I’ve had all sorts of tries to get all sorts of landscapes on paper and they go back a few years. I’m aiming for a new approach now. They will probably the same images as I’ve used in the past as I attempt to do the scenes some sort of justice. I work from my own photographs ( occasionally borrowing from my friend and fellow walker: Robin, but I don’t want to encourage him as he is prone to speaking ‘art bollox’ about his creations in the middle of a walk )
Where to start? My grandsons from the States visited recently, and when I persuaded them that some drawing might be in order they took to it enthusiastically. The peace and quiet as they organised themselves in front of the paper was brilliant to see, and not hear. How did they draw? Well it took them a nano second to decide and in they went, starting wherever they liked. No inhibitions and no faffing about with rough versions.
I like to think that for these new landscapes I might do the same thing. The only factor delaying the boys was choice of colour, and again that took a nano second to know what they wanted and a few seconds to find the colour required.

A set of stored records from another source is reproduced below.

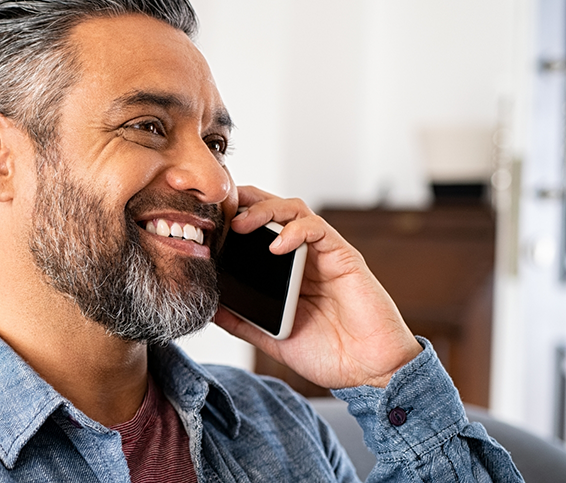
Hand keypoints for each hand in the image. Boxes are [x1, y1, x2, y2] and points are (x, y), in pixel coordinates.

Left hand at [213, 186, 422, 388]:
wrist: (369, 372)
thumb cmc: (328, 353)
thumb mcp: (272, 338)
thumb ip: (244, 322)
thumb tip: (209, 308)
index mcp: (285, 271)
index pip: (257, 230)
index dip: (233, 219)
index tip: (206, 223)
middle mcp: (303, 256)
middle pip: (272, 210)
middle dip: (245, 203)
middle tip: (220, 212)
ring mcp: (323, 253)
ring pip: (294, 209)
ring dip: (265, 210)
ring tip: (242, 224)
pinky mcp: (343, 256)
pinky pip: (318, 229)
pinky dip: (296, 230)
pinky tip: (278, 244)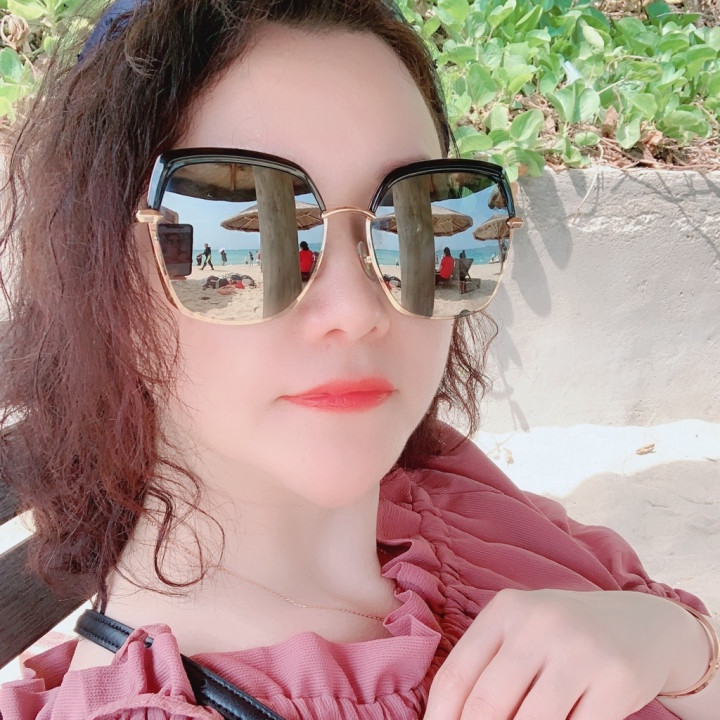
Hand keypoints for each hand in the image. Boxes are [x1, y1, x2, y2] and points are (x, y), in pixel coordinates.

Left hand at [424, 588, 694, 719]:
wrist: (641, 622)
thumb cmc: (563, 636)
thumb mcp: (521, 632)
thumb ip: (488, 667)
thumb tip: (449, 719)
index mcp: (505, 610)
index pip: (455, 676)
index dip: (439, 719)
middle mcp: (539, 623)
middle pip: (487, 704)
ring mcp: (579, 650)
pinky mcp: (616, 679)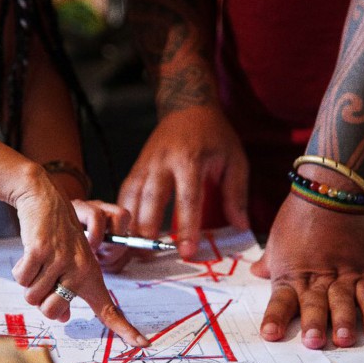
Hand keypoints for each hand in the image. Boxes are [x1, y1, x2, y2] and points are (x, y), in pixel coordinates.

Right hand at [10, 170, 148, 346]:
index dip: (125, 329)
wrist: (44, 199)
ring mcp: (61, 260)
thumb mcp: (68, 262)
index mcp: (91, 275)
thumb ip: (66, 291)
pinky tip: (29, 252)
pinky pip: (22, 278)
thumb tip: (61, 317)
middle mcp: (80, 269)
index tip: (143, 343)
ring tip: (38, 261)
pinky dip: (20, 269)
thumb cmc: (57, 235)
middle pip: (52, 310)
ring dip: (29, 282)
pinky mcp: (41, 251)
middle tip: (43, 278)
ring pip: (33, 296)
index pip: (109, 309)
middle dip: (40, 301)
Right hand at [118, 106, 249, 258]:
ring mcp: (146, 164)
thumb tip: (240, 226)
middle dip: (148, 230)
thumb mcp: (234, 160)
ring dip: (130, 225)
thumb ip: (236, 194)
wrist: (187, 106)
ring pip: (131, 197)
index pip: (188, 200)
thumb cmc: (214, 136)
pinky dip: (122, 213)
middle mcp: (163, 162)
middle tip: (149, 256)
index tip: (186, 252)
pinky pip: (125, 192)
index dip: (186, 228)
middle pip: (151, 200)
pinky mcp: (136, 167)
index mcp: (190, 160)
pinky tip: (125, 231)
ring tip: (133, 250)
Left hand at [250, 194, 363, 348]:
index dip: (275, 318)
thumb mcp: (277, 239)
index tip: (270, 335)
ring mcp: (342, 273)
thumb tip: (256, 273)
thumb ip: (270, 262)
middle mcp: (315, 277)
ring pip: (342, 301)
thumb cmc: (299, 214)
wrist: (330, 189)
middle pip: (313, 304)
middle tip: (314, 342)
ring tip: (344, 339)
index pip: (280, 300)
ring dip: (343, 320)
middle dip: (313, 324)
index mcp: (290, 274)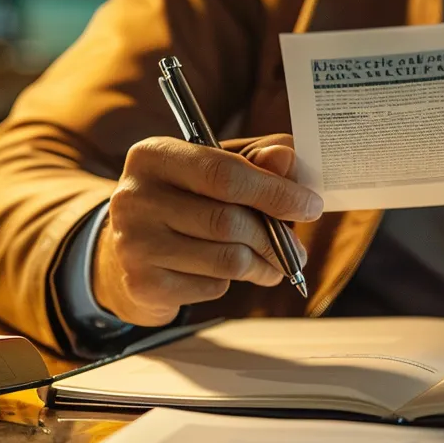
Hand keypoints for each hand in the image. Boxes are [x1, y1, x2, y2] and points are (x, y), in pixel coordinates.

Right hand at [95, 134, 319, 325]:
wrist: (132, 250)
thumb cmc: (186, 200)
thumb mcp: (217, 169)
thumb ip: (257, 159)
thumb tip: (288, 158)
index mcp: (154, 155)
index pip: (224, 174)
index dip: (275, 192)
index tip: (311, 206)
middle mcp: (135, 196)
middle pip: (228, 221)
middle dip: (274, 238)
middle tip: (297, 250)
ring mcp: (134, 243)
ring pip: (226, 259)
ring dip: (261, 265)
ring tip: (271, 265)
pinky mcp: (142, 283)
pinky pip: (211, 287)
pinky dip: (229, 283)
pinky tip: (222, 273)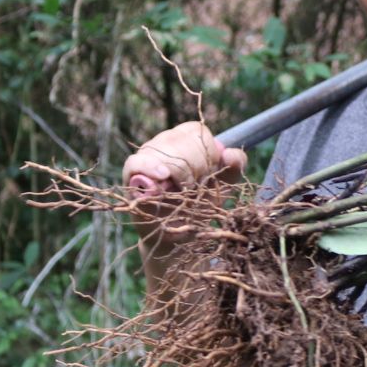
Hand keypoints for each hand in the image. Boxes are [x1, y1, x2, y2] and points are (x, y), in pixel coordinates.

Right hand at [122, 122, 246, 298]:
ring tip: (182, 191)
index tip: (210, 175)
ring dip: (177, 171)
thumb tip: (230, 153)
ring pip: (160, 149)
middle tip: (195, 188)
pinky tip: (162, 176)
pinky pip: (136, 162)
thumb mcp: (223, 186)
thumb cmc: (201, 205)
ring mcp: (146, 158)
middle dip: (193, 166)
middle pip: (178, 140)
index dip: (205, 152)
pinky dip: (149, 167)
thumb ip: (234, 167)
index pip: (195, 132)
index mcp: (187, 141)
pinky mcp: (132, 176)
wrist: (181, 235)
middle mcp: (164, 144)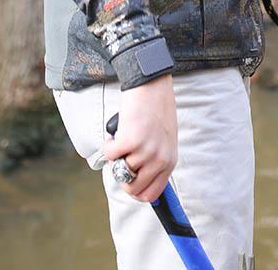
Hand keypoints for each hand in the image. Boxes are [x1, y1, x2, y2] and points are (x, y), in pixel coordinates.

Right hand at [102, 74, 177, 202]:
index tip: (127, 180)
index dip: (135, 190)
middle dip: (121, 175)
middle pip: (133, 188)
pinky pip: (110, 155)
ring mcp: (146, 151)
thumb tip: (135, 179)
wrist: (152, 84)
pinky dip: (108, 145)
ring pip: (120, 171)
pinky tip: (115, 134)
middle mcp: (160, 159)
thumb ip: (155, 160)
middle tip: (121, 157)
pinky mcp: (130, 140)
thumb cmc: (155, 109)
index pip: (151, 194)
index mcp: (169, 161)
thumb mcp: (163, 139)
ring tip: (121, 139)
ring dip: (116, 156)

What they produced was fresh and alive,I can only hope that my results will be similar in feel.
For the most part the images that I’ll be drawing are in the Gloucestershire area, some from recent photographs, others from quite a while ago that I think have met the test of time. To get started is not quite what the boys do. I like to have the images lying around or on my notice board. As a devout sheddist there are likely to be a few of those: sheds
The drawings done so far from these photos have been done in Indian ink and then coloured with chalk pastels. They are essentially line drawings. For this new edition I’m going to try and do the whole lot in pastels, and perhaps pencil here and there. I’m looking to give then a little more atmosphere. In addition, I’m going to work big.
After producing the line drawings last year and earlier this, I tried an experiment to get colour on them. I had large prints done, and then coloured the prints. So in effect I’d done most of the drawing and only needed to apply the colour. Some worked, I think, others did not. In an effort to get more space on some of the images I resorted to glueing bits together. Fun, messy, and in the end it really did not work as you can always see the join!
I suppose that I could disguise and mend it in photoshop but did not want to do that, the idea is to produce a pure image without any digital faffing.
I’ve tried digital faffing in the past and to be honest, it seems to suck the life out of an image to me.
So the first part of my new plan is to go through the images that I want to do again. The will help me get into the ‘zone’, so to speak. The ‘zone’ being the will do go ahead and have a go at these new images. Being free to choose these days exactly what I draw and when it’s important to get into the right frame of mind. No deadlines can mean putting off and then putting off again any sort of start time, and writing this is a start as I’m at least on here, committing to making a start.
This was originally a black and white drawing and the colour was added digitally, at the time I thought it was ok but now have second thoughts. It’s on the east coast of Scotland.
The one below is a more recent line drawing, made into a print and then the colour added in chalk pastel. Its one of the more successful of my recent ideas, but I’m hoping to build on this and re-do the image in a large drawing all in pastel. We’ll see.
Incidentally this is on the edge of Tideswell in Derbyshire, lovely spot, great atmospheric light.
This one is the original ink drawing simply with colour added. No joining and faffing but the heavy black lines are just a little too much, so may give this shed another go, without the ink.
Lots to do.
Where to start? I’ll take my lead from the grandsons and just get stuck in. No faffing!
The boy’s drawings, I think they are both the same subject: dinosaurs. Just brilliant.